Text segment:
____

People such as Paul Krugman offering his clear, dispassionate analysis of commentary on social developments in the polity have to purblind to such possibilities, otherwise there would be no gig on the pages of that Liberal champion, The New York Times. The proposed “dissociation” from social inequality can be covered over by various means but not dissolved, and the fracture is likely to reappear in times of economic recession when the winners and losers of the system emerge.
As for the angry demonstrators they are largely clueless as to why they are angry and useful for the corporate manipulators. The exercise of effective political action requires collective intelligence, which might be co-opted. We need in practice to be lead by an aspiration of truth and justice with respect for reason and evidence. That is a path that leads to nonviolence not violence, and deep change. We may well discover the status quo, even while employing the sophistication of public relations have other values.

____

Given entries:
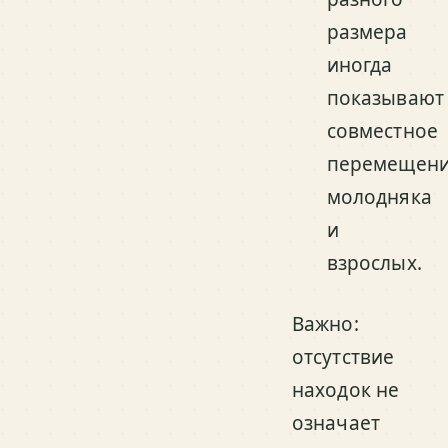
размера
иногда
показывают
совместное
перемещен
молодняка
и
взрослых.
Важно:
отсутствие
находок не
означает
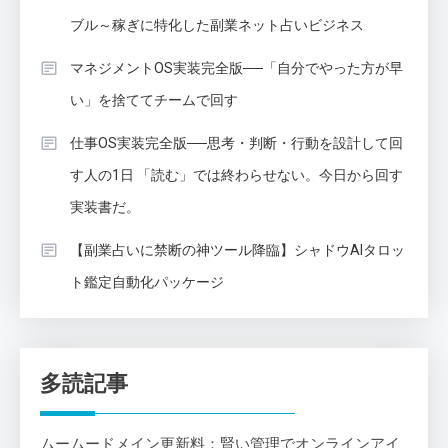
ブル～稼ぎに特化した副業ネット占いビジネス
マネジメントOS実装完全版──「自分でやった方が早
い」を捨ててチームで回す
仕事OS実装完全版──思考・判断・行動を設計して回
す人の1日 「読む」では終わらせない。今日から回す
実装書だ。
【副業占いに禁断の神ツール降臨】シャドウAIタロッ
ト鑑定自動化パッケージ
多読記事
ムームードメイン更新料：賢い管理でオンラインアイ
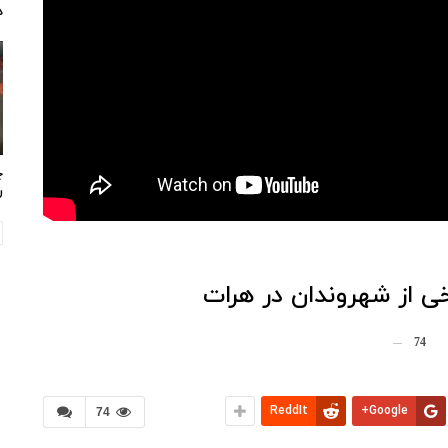
د
چ
ر
خی از شهروندان در هرات
74
ReddIt
Google+
74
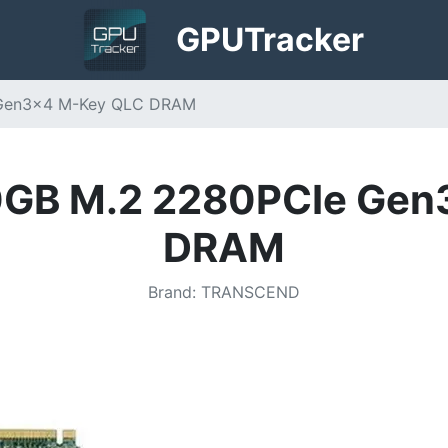
GPU
Tracker
 Gen3x4 M-Key QLC DRAM
0GB M.2 2280PCIe Gen
DRAM
Brand
:
TRANSCEND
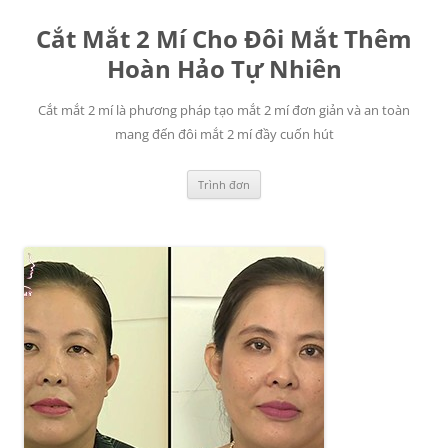
Chuyển
đến
Cắt Mắt 2 Mí Cho Đôi Mắt Thêm
nội
dung
Hoàn Hảo Tự Nhiên
Cắt mắt 2 mí là phương pháp tạo mắt 2 mí đơn giản và an toàn
mang đến đôi mắt 2 mí đầy cuốn hút
Trình đơn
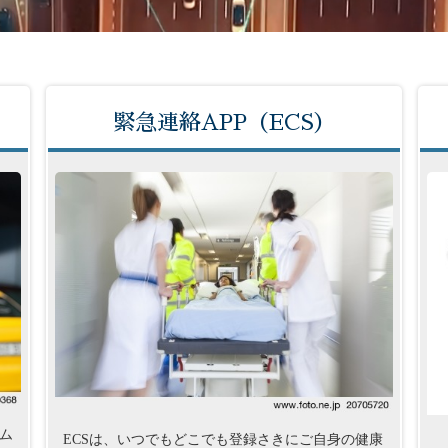
緊急連絡APP（ECS）
ム
ECSは、いつでもどこでも登録さきにご自身の健康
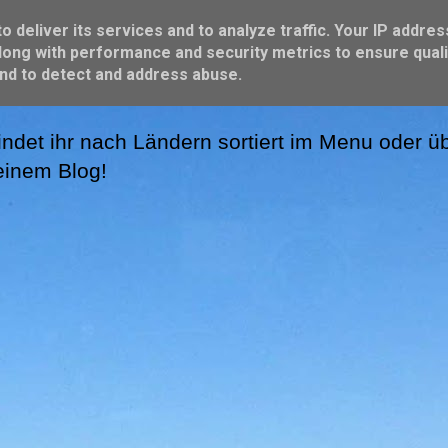
 deliver its services and to analyze traffic. Your IP addres
ong with performance and security metrics to ensure quali
and to detect and address abuse.
ndet ihr nach Ländern sortiert im Menu oder üb
meinem Blog!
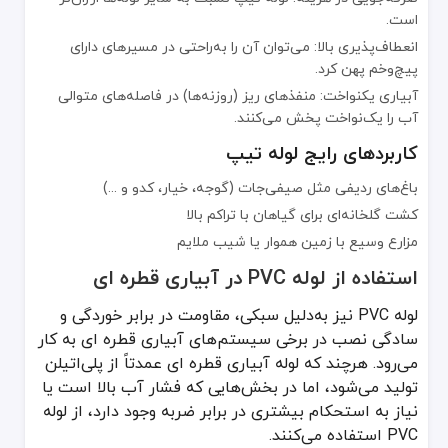
افزایش طول عمر سیستم: با حذف مواد جامد، انسداد در لوله‌ها و دریپره
است.
بهبود کیفیت آبیاری: توزیع آب به‌شکل یکنواخت‌تر و مؤثرتر انجام می‌ش
انعطاف‌پذیری بالا: می‌توان آن را به‌راحتی در مسیرهای دارای
پیچ‌وخم پهن کرد.
راهنمای انتخاب و نصب لوله آبیاری قطره ای
آبیاری یکنواخت: منفذهای ریز (روزنه‌ها) در فاصله‌های متوالی
انتخاب لوله آبیاری قطره ای مناسب، به عوامل متعددی بستگی دارد؛ ازج
آب را یک‌نواخت پخش می‌کنند.
نوع محصول و الگوی کشت: اگر محصولات ردیفی کشت می‌کنید، لوله تیپ (Tape) یا لوله دریپر سرخود می‌تواند انتخاب خوبی باشد. برای باغ یا گلخانه‌های کوچک، لوله میکروتیوب یا لوله سیلیکونی هم کا
کاربردهای رایج لوله تیپ
فشار آب: در کشت‌های گسترده با شبکه طولانی، ممکن است نیاز به لوله PVC یا PE با ضخامت بیشتر باشد تا فشار آب در طول مسیر حفظ ش
کیفیت آب: اگر آب حاوی رسوبات و املاح زیادی است، از لوله سفارشی با
باغ‌های ردیفی مثل صیفی‌جات (گوجه، خیار، کدو و ...)
شرایط دمایی: برای محیط‌های با دمای بسیار بالا یا کاربردهای خاص، لوله
کشت گلخانه‌ای برای گیاهان با تراکم بالا
مراحل نصب کلی
مزارع وسیع با زمین هموار یا شیب ملایم
طراحی نقشه: قبل از هر چیز، نقشه دقیقی از مزرعه یا گلخانه تهیه کنی
استفاده از لوله PVC در آبیاری قطره ای
خرید تجهیزات باکیفیت: از فروشگاه‌های معتبر، لوله و اتصالات با استاندار
نصب لوله اصلی و فرعی: لوله اصلی که معمولاً PE یا PVC است را در مسیر اصلی نصب کرده و لوله‌های فرعی (مثل لوله دریپر سرخود یا لوله تیپ) را به آن وصل کنید.
لوله PVC نیز به‌دلیل سبکی، مقاومت در برابر خوردگی و
سادگی نصب در برخی سیستم‌های آبیاری قطره ای به کار
کنترل نهایی و آزمایش: پس از نصب، چند ساعت سیستم را روشن کنید 
می‌رود. هرچند که لوله آبیاری قطره ای عمدتاً از پلی‌اتیلن
لوله آبیاری قطره ای نقشی حیاتی در بهینه‌سازی مصرف آب و افزایش بهره‌وری کشاورزی دارد. با شناخت انواع مختلف لوله‌ها مانند لوله PE، لوله دریپر سرخود، لوله تیپ(tape)، لوله PVC، لوله سیلیکونی، لوله میکروتیوب و حتی لوله سفارشی با فیلتر داخلی، می‌توانید بهترین گزینه
تولید می‌شود، اما در بخش‌هایی که فشار آب بالا است یا
نیاز به استحکام بیشتری در برابر ضربه وجود دارد، از لوله
PVC استفاده می‌کنند.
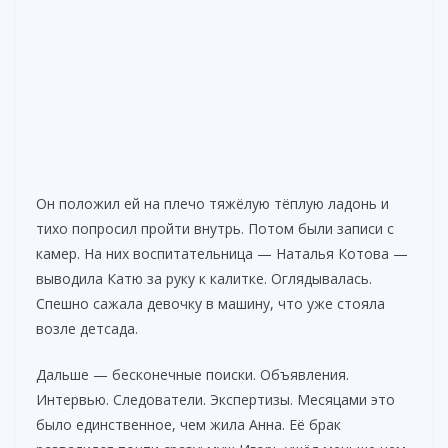
Он положил ей на плечо тяжёлую тёплую ладонь и
тихо попросил пройти внутрь. Потом были записи с
камер. На них воспитательница — Наталья Котова —
выводила Катю за руку к калитке. Оглядывалась.
Спешно сажала девочку в машину, что уже стояла
возле детсада.
Дальше — бесконечные поиски. Объявления.
Интервью. Следователи. Экспертизы. Месяцами это
было единственное, чем жила Анна. Её брак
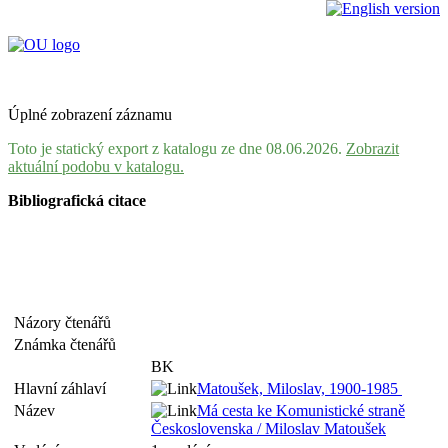
Úplné zobrazení záznamu
Toto je statický export z katalogu ze dne 08.06.2026.
Zobrazit
aktuální podobu v katalogu.
Bibliografická citace
Názory čtenářů
Známka čtenářů
BK
Hlavní záhlaví
Matoušek, Miloslav, 1900-1985
Název
Má cesta ke Komunistické straně
Československa / Miloslav Matoušek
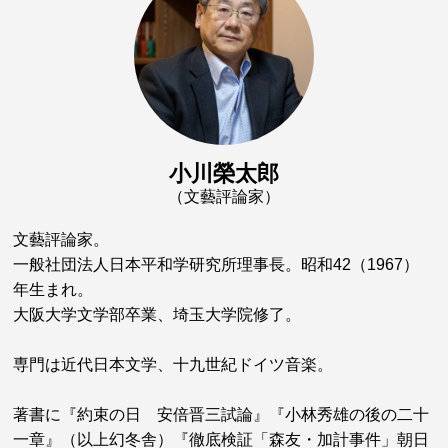
小川榮太郎
（文藝評論家）
文藝評論家。
一般社団法人日本平和学研究所理事長。昭和42（1967）
年生まれ。
大阪大学文学部卒業、埼玉大学院修了。
専門は近代日本文学、十九世紀ドイツ音楽。
著書に『約束の日 安倍晋三試論』『小林秀雄の後の二十
一章』（以上幻冬舎）『徹底検証「森友・加計事件」朝日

____

Actions to take:
1. State whether each of these statements agrees with the political commentary, answering yes or no and quoting the exact words of the commentary that decide it. (a) The fracture from social inequality is likely to reappear in times of economic recession. (b) The angry demonstrators clearly understand why they are angry. (c) Being led by an aspiration of truth and justice is a path toward violence.
2. Pick up the political commentary after its final sentence and continue it.

Answers for this exercise:
1.
(a) Yes: "the fracture is likely to reappear in times of economic recession"
(b) No: "they are largely clueless as to why they are angry"
(c) No: "That is a path that leads to nonviolence not violence"

2.
ELSEWHERE:
Fascism and the people used to engage in violence and intimidation always wins right! Just like the Ku Klux Klan, for example. In any regard, some of the columnists at AlterNet have stopped laughing at the “tea baggers”, in particular Frank Schaeffer and Sara Robinson.
Would it not have made more sense to seize power during the Bush Administration?
The role of Rupert Murdoch’s media outlets in these developments bears a close watch, although I suspect the nature of the 24 hour television news programs are pretty rabid regardless of their orientation.
I am hopeful that the disinclination to face facts square on in the light of day is happening at the margins and not among the mass of people. Our understanding of things has to have correspondence to reality if we are to act in a positive and constructive way so as the deal with the real problems and not symptoms. The medical analogy seems to me useful.
Sometimes, the problem with columnists is that they are just too intelligent to understand the thought processes of the afflicted screamers. For example, here is Frank Rich at The New York Times,via Common Dreams:
The best political news for the president remains the Republicans. It’s a measure of how out of touch G.O.P. leaders like Mitch McConnell and John Boehner are that they keep trying to scare voters by calling Obama a socialist. They have it backward. The larger fear is that Obama might be just another corporatist, punking voters much as the Republicans do when they claim to be all for the common guy. If anything, the most unexpected — and challenging — event that could rock the White House this August would be if the opposition actually woke up.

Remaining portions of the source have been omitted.